Anything I missed out, or some misunderstanding regarding the concept of Lagrange Interpolation?
I got this problem from this paper on link below
Edit :
The equation above is at section 3.1 on this paper
Edit again :
Example. suppose the polynomial is $$ 100x^2 + 100 $$
and I will count the value without including the modulo :
$ q(1) = 200 $
$ q(2) = 500 $
$ q(3) = 1000 $
using the Lagrange Interpolation calculator on http://www.wolframalpha.com/input/?i=interpolating+polynomial+calculator
Of course it will return the original polynomial. But when count using the modulo
$ q(1) = 200 % 251 = 200 $
$ q(2) = 500 % 251= 249 $
$ q(3) = 1000 % 251 = 247 $
It will return different equation. I have done the calculation manually and using online solver on link above
The polynomial returned is :
$$ -51x^2/2 +251x/2 + 100 $$
Best Answer
Lagrange interpolation is nothing but a special case of CRT (Chinese Remainder Theorem). Namely, the special case where the ring is a ring of polynomials $\,K[x]\,$ over a field $\,K.$
Then we may apply CRT to the system $\ q(x) \equiv q(a_i) \pmod{x-a_i},\,$ because the $\,x-a_i\,$ are pairwise coprime (comaximal), since the $\,a_i\,$ are distinct, and the coefficient ring is field.

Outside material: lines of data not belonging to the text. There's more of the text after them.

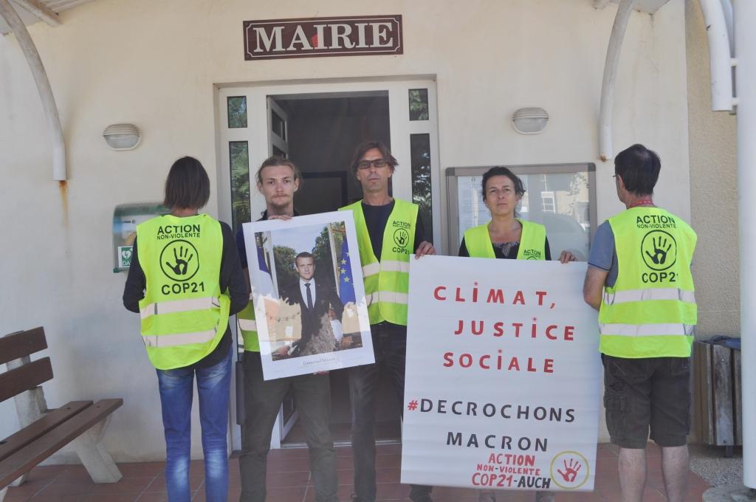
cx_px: 378
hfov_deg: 46.5
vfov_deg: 31.8
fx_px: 881
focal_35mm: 42
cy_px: 251
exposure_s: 1/200
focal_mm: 28
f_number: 7.1
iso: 200
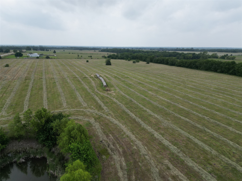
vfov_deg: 56.8
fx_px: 168
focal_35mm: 24
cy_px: 90
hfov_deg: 71.6
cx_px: 121
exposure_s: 1/3000
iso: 160
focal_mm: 6.72
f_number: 1.7
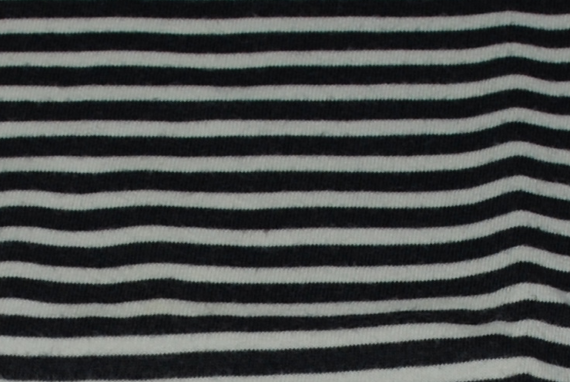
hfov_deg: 13.0
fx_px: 2488
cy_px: 557
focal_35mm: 157
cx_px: 186
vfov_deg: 8.6
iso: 200
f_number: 3.8
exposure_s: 1/60
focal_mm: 20
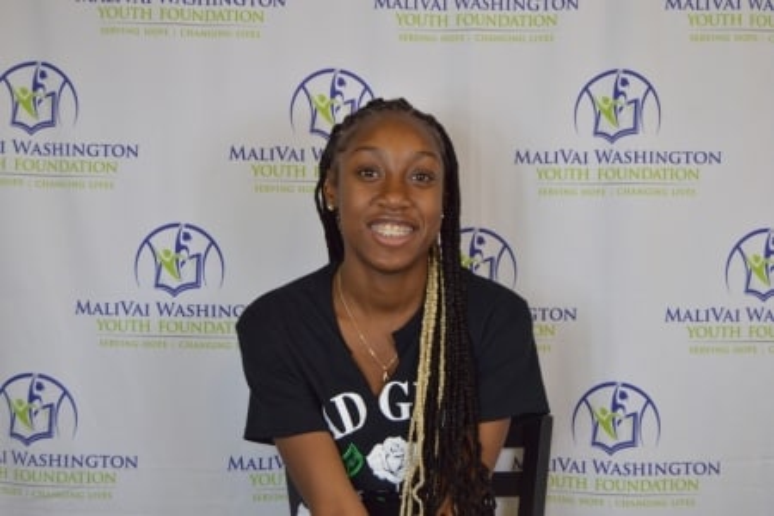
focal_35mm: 57
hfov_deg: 35.1
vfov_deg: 23.8
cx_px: 387
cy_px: 258
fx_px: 1225
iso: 400
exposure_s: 1/100
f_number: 4.8
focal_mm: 38
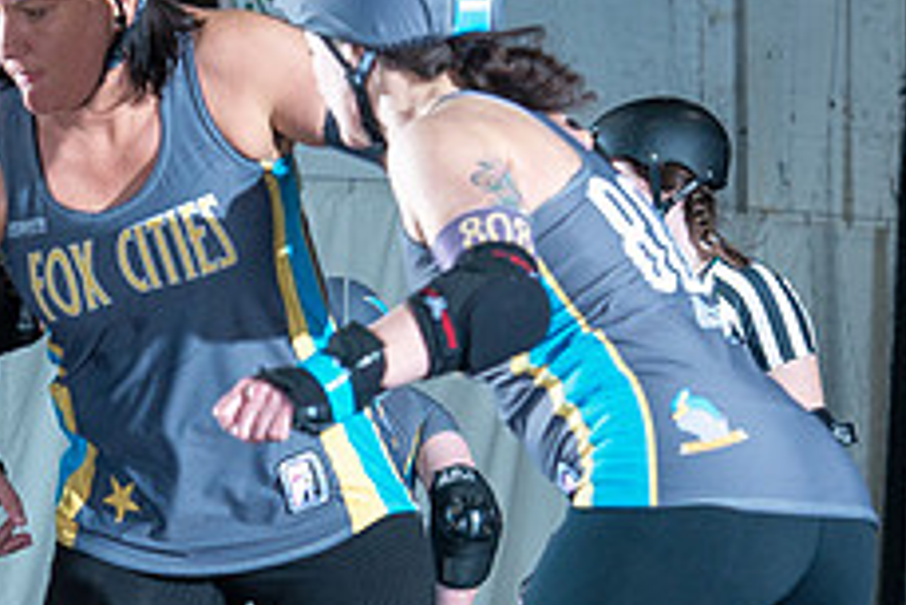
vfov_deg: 4.4
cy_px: 575
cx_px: 12
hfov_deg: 6.6
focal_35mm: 309
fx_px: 7781
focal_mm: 122
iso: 800
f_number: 7.1
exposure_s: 1/160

CRT yields a solution $\,q(x)\,$ that is unique modulo $\,g(x) = (x-a_1)\cdots (x-a_n).\,$ In particular there is a unique solution of degree $\,< \deg g.\,$ So one way to force your solutions to be unique is to reduce them mod $g$ to decrease the degree, and normalize the coefficients modulo $251,\,$ e.g. choose the least natural remainders mod $251$, i.e. those in the interval $[0,250],\,$ e.g. yours is
$\,{\rm mod}\ 251\!:\ {-51}\equiv 200,\,$ so $\,\color{#c00}{-51/2}\equiv 200/2\equiv \color{#c00}{100},\ $ and $\ \color{#0a0}{251\equiv 0}\ $ hence
$$\color{#c00}{-51/2}\,\ x^2 +\color{#0a0}{251}/2\,\ x + 100\, \equiv\, \color{#c00}{100}\, x^2 + 100$$